Mr Miller added: "Many of our core customers are expecting a boom in business during the Olympics and I am confident that ByBox will help them perform to optimum levels by offering them a top-class support service throughout.
"Our network operates seven days a week, 365 days a year, including Bank Holidays and is completely transparent, reliable and robust and we are therefore in a great position to rise to the Olympic challenge."
ByBox has the advantage of being able to track the whereabouts of customers' stock at all times through its unique Thinventory software platform, making it easy to locate the nearest part for a particular job and move it accordingly.

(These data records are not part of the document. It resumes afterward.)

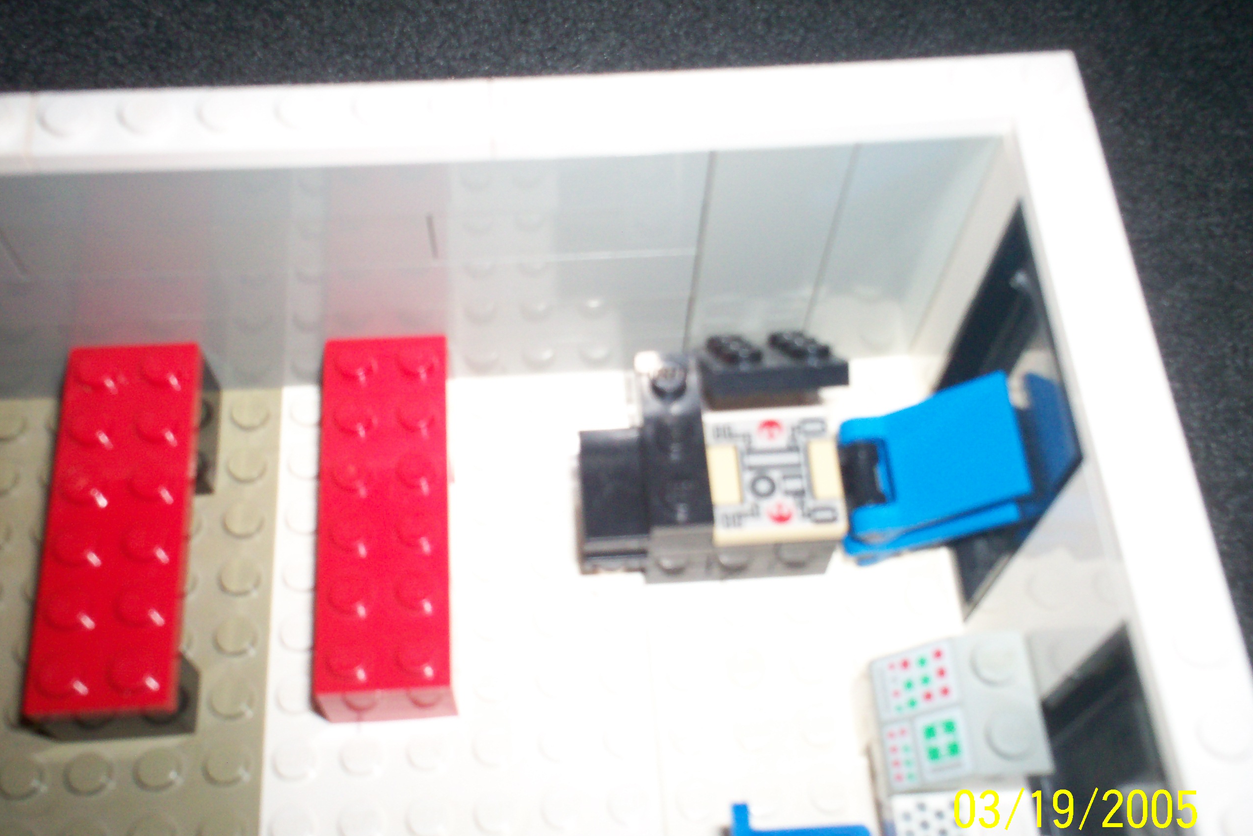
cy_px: 458
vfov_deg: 35.0
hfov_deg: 50.7
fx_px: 1323
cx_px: 626
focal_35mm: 38
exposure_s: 1/60
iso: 140
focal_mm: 6
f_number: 4.5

Returns of unused or faulty parts can be made by using the network in reverse.
And ByBox is not just looking to deliver a business solution but is also hoping to capitalise on the growing numbers of internet shoppers who are choosing the convenience of picking up their parcels from a drop box at a time that suits them over the inconvenience of waiting in for a parcel to arrive.
With traditional deliveries facing serious disruption during the summer, ByBox is expecting more internet shoppers to look for alternative methods of delivery that will fit into their lifestyles and is determined to meet the growing demand.
Mr Miller said: "We believe that many shoppers will think ahead to the likelihood of their parcels being delayed and turn to modern solutions such as myByBox, our consumer offering. After all, life doesn't stop because of the Olympics.
"Thousands of people will live in areas affected by the road closures and picking up their parcels from a myByBox locker could be just the answer they are looking for."
Founded in 2000, ByBox has grown swiftly to become a 41million turnover company which makes more than 20 million deliveries a year. Customers include Coca-Cola, Ricoh, Siemens and Computacenter.